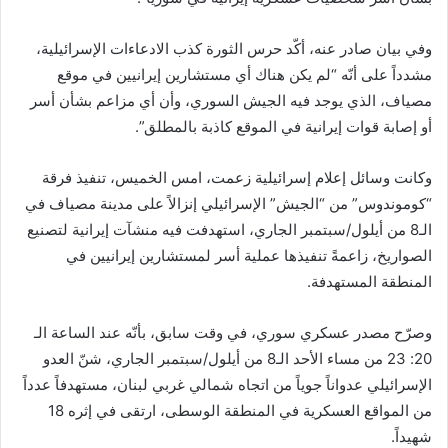
وفي بيان صادر عنه، أكّد حرس الثورة كذب الادعاءات الإسرائيلية،
مشدداً على أنّه “لم يكن هناك أي مستشارين إيرانيين في موقع
مصياف، الذي يوجد فيه الجيش السوري، وأن أي مزاعم بشأن أسر
أو إصابة قوات إيرانية في الموقع كاذبة بالمطلق”.
وكانت وسائل إعلام إسرائيلية زعمت، امس الخميس، تنفيذ فرقة
“كوموندوس” من “الجيش” الإسرائيلي إنزالاً على مدينة مصياف في
الـ8 من أيلول/سبتمبر الجاري، استهدفت فيه منشآت إيرانية لتصنيع
الصواريخ، زاعمةً تنفيذها عملية أسر لمستشارين إيرانيين في
المنطقة المستهدفة.
وصرّح مصدر عسكري سوري، في وقت سابق، بأنّه عند الساعة الـ
20: 23 من مساء الأحد الـ8 من أيلول/سبتمبر الجاري، شنّ العدو
الإسرائيلي عدواناً جوياً من اتجاه شمالي غربي لبنان، مستهدفاً عدداً
من المواقع العسكرية في المنطقة الوسطى، ارتقى في إثره 18
شهيداً.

------------------------------

> **PROMPT**:
Turn the text under the picture in the item above into a JSON list of strings, one string per line, with blank lines left out. Leave the picture out of your answer.

> **ANSWER SPACE**:
[
  "وفي بيان صادر عنه، أكّد حرس الثورة كذب الادعاءات الإسرائيلية،",
  "مشدداً على أنّه “لم يكن هناك أي مستشارين إيرانيين في موقع",
  "مصياف، الذي يوجد فيه الجيش السوري، وأن أي مزاعم بشأن أسر",
  "أو إصابة قوات إيرانية في الموقع كاذبة بالمطلق”.",
  "وكانت وسائل إعلام إسرائيلية زعمت، امس الخميس، تنفيذ فرقة",
  "“كوموندوس” من “الجيش” الإسرائيلي إنزالاً على مدينة مصياف في",
  "الـ8 من أيلول/سبتمبر الجاري، استهدفت فيه منشآت إيرانية لتصنيع",
  "الصواريخ، زاعمةً تنفيذها عملية أسر لمستشارين إيرانيين في",
  "المنطقة المستهدفة.",
  "وصرّح مصدر عسكري سوري، في وقت سابق، بأنّه عند الساعة الـ",
  "20: 23 من مساء الأحد الـ8 من أيلول/سبتمبر الجاري، شنّ العدو",
  "الإسرائيلي عدواناً جوياً من اتجاه شمالي غربي لبنان، مستهدفاً عدداً",
  "من المواقع العسكرية في المنطقة الوسطى، ارتقى في إثره 18",
  "شهيداً."
]